I was a little late getting to the return of "The Daily Show" and "The Colbert Report" because I was lingering over the OSU-LSU game, anticipating an Ohio State comeback that never came. (How do you squander a 10-0 lead? Penalties, penalties, penalties.) But I did have the recorder going and was checking out the fake news once it was clear that the sporting news would be bad. And so some notes, after the jump ...
I mentioned in the Golden Globes post the possibility of an ongoing strike turning people against the writers, and Stewart/Colbert gave me more reason to think that way. Stewart's sympathies obviously lie with his writers, and he rechristened "The Daily Show" as "A Daily Show" because it's not the same without his scribes. But he can sympathize with the writers while feeling handcuffed by the union. (Nikki Finke reports that he complained about the guild before taping began.) I think he felt some of that frustration on the air, especially as he struggled during the opening segments of the show.

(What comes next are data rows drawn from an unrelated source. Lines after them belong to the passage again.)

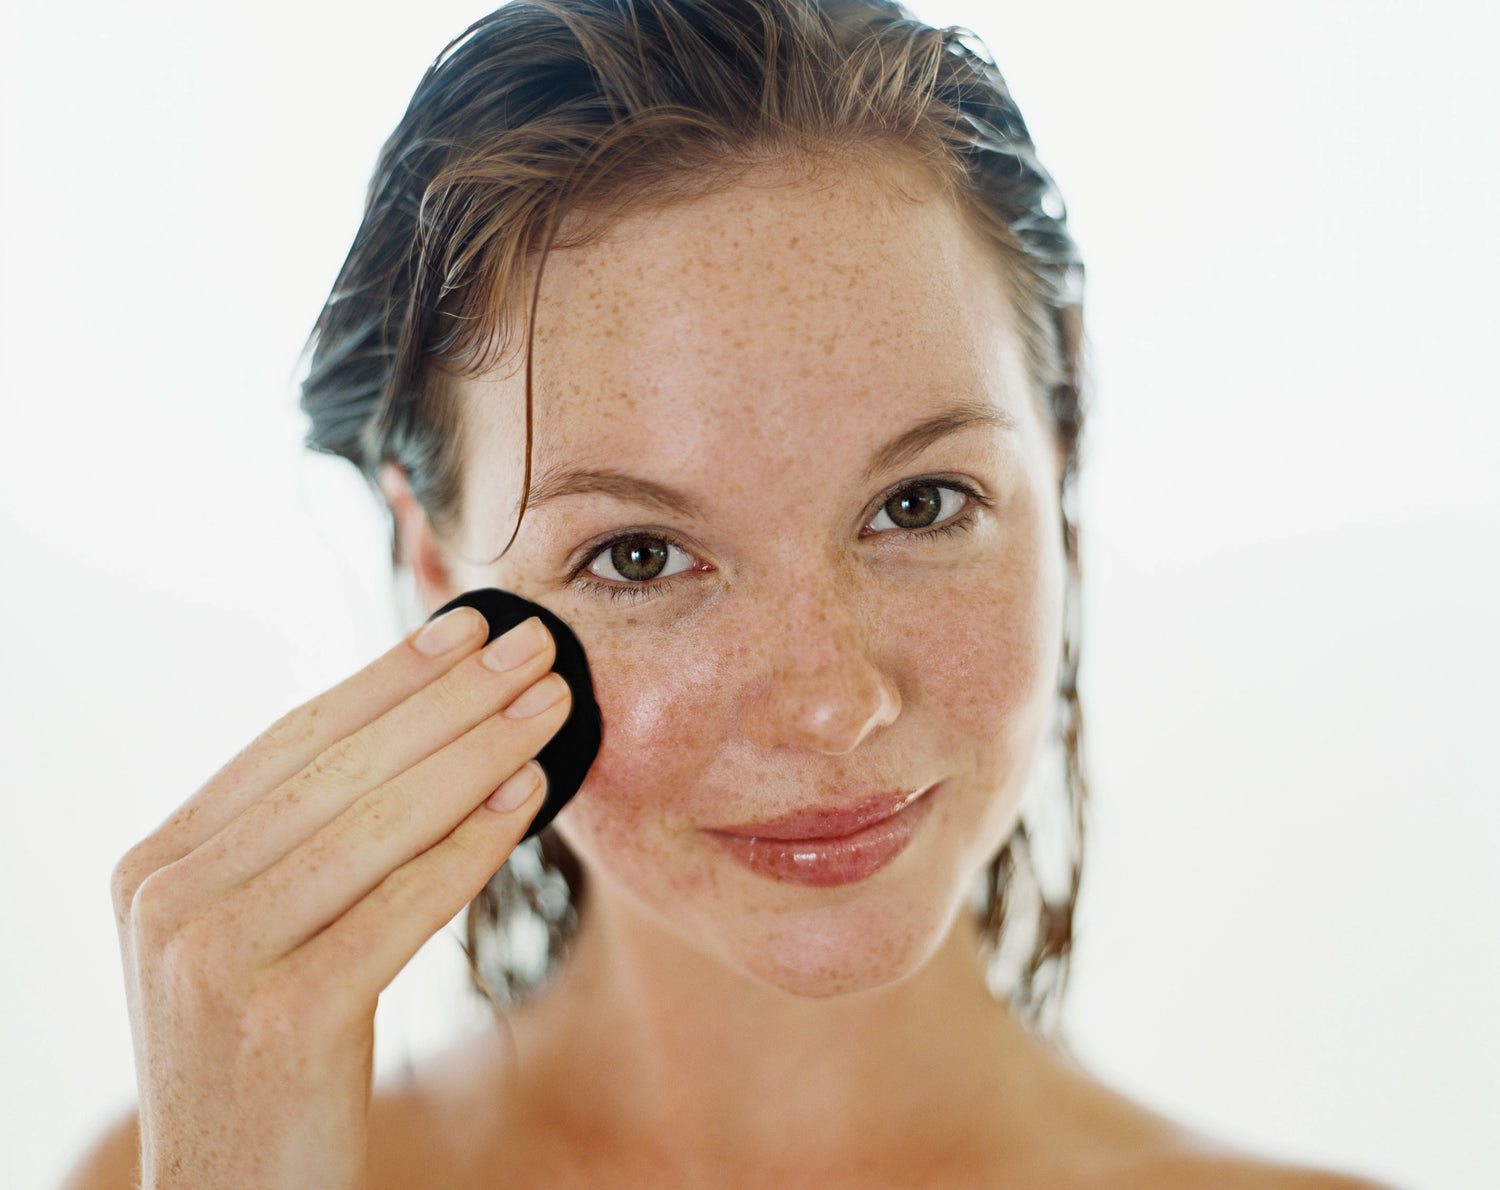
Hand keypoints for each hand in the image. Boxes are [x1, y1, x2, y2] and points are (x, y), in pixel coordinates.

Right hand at [109, 608, 570, 1189]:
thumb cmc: (264, 1053)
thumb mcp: (256, 932)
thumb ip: (303, 839)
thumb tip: (426, 727)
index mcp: (157, 863)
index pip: (293, 740)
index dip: (389, 678)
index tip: (467, 628)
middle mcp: (171, 901)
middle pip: (341, 769)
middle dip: (450, 699)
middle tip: (534, 647)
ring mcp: (217, 962)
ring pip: (377, 825)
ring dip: (477, 754)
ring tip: (548, 706)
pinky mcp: (284, 1023)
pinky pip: (402, 908)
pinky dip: (471, 846)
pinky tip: (527, 797)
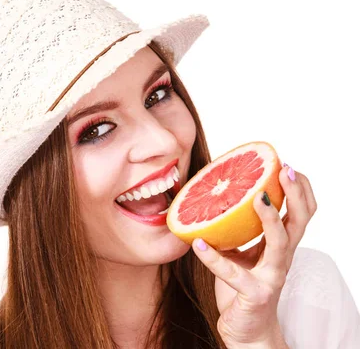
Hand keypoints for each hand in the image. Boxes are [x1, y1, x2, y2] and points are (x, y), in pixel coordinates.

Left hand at [192, 165, 316, 347]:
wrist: (248, 331)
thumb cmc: (244, 288)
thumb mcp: (243, 255)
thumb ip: (236, 232)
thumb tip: (214, 200)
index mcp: (280, 247)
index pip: (300, 213)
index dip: (299, 190)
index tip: (286, 166)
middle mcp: (281, 259)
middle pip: (299, 222)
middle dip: (295, 195)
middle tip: (284, 170)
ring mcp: (271, 277)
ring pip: (280, 244)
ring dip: (270, 219)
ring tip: (257, 197)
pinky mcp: (253, 294)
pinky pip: (233, 274)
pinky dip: (214, 259)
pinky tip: (198, 244)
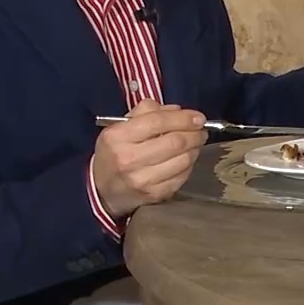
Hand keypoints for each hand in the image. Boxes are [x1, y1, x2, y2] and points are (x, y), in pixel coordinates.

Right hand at [91, 99, 207, 217]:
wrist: (102, 190)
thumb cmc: (115, 152)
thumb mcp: (121, 127)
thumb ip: (147, 112)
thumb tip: (177, 110)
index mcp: (118, 137)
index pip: (158, 122)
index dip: (183, 118)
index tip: (198, 117)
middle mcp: (128, 159)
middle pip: (175, 142)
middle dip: (195, 134)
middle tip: (201, 130)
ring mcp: (142, 179)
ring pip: (183, 160)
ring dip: (195, 149)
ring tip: (195, 143)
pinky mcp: (154, 194)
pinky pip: (182, 176)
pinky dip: (190, 165)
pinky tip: (186, 159)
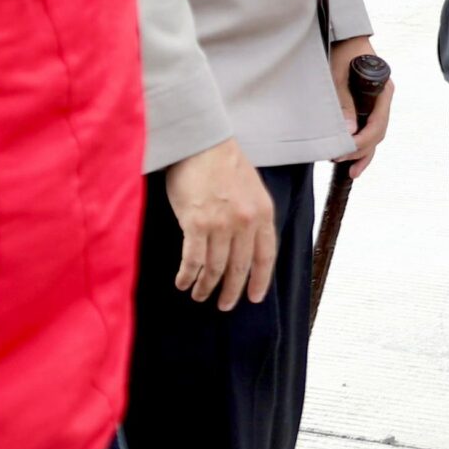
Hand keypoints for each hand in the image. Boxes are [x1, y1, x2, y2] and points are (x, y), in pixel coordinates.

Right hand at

Not that he wasn't funny. But the show wasn't as crisp as when scripted, with Stewart's delivery clearly hampered by his trying to think of laughs as he went along. He was better in the interview portion of the show (and I loved the line attributed to Sumner Redstone), but even there he had strike problems. The serious labor-relations expert who served as his only guest just didn't know how to play with Stewart, no matter how hard Jon tried. But celebrities were being kept away by picketers and union pressure.
Colbert was much, much funnier. While he joked that Stewart seemed suspiciously well prepared (a conversation that poked at the disconnect in the Writers Guild demand that writer-performers not write for themselves), it was clear that the better-paced Colbert had done plenty of preparation of his own -- even if some of that preparation involved dredging up old clips.
Of course, since he plays the right-wing blowhard, Colbert is better position to make fun of the writers strike and unions generally. And he did so from jump, with the shredding of a "script" at the beginning of the show. And I wonder if people will remember that when it came time for "the word," the writerless Colbert didn't have one -- or they will focus more on the bearded Colbert shredding that script.